Sunday, 1 October 2017
714 Hello The Prodigy - Charly
Chart entered : 24 August 1991
Chart peak : 3 ( 66 on re-release in 1996, 73 on re-release in 2004 )
Number of hits : 18
Despite its success, I don't think anyone guessed what a game-changing band this lot were going to be when this single came out.
The Prodigy are the most successful act to emerge from the early nineties rave scene. They began when Liam Howlett a DJ and keyboard player from Braintree, Essex met dancer Keith Flint at an all-night rave in the summer of 1989. Liam gave Keith a mix tape with some of his own material on the other side with the name "Prodigy" ( after one of his synthesisers ) on the inlay card. Keith shared it with his friend and fellow dancer Leeroy Thornhill who suggested they form a group. They then invited Keith "Maxim" Palmer, a rapper to be their onstage MC. and a female dancer Sharky to enhance their visual appeal.
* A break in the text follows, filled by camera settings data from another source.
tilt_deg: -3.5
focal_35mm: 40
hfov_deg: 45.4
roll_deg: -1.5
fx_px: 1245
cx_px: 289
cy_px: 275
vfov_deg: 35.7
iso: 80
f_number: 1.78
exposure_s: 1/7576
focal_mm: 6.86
They got a deal with XL and released their first record , a 12 inch EP called "What Evil Lurks" in February 1991. "What Evil Lurks" is a simple, repetitive bass line augmented by vocal samples. "We Gonna Rock" is a super-fast statement of intent, hardcore and uncompromising. "Android" has slightly more melodic content and was the favoured track in Holland. "Everybody in the Place" is an early version of their second hit , a stop-start rave tune with Keith declaiming the title at regular intervals.
"Charly" was their next release. The main hook is played on a synth with the volume being adjusted on each note to queasy effect over the usual skittering drum pattern. This is then punctuated with either an Orbital-like second riff on the keyboards or samples from the "Charly" Public Information Films about stranger danger, a dimly-remembered feature of my early school days where a cartoon cat warned you not to go off with people you didn't know. Liam knew the rave demographic and tapping into twenty-something nostalgia made this a huge pop hit as well as filling the floor in the clubs. It was only kept off the top by the two behemoths of that summer, Bryan Adams and Right Said Fred.
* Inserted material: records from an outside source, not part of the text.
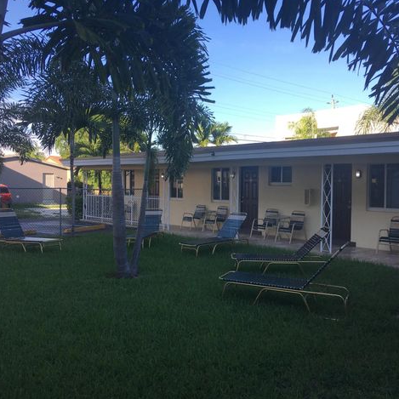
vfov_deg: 47.2
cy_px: 197
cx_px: 236
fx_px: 456
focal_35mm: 35
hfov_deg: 47.0
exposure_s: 1/509
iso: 25
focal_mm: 4.15
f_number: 2.2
The record set off a wave of singles marrying childhood samples to rave backing tracks - Roobarb and Custard, A Trip To Trumpton and Sesame's Treet to name a few - by fly-by- night outfits, a phenomenon derided by critics as "toytown techno". This exposed The Prodigy to the mortal peril of being perceived as a novelty act and they did well to steer a course out of that cul-de-sac.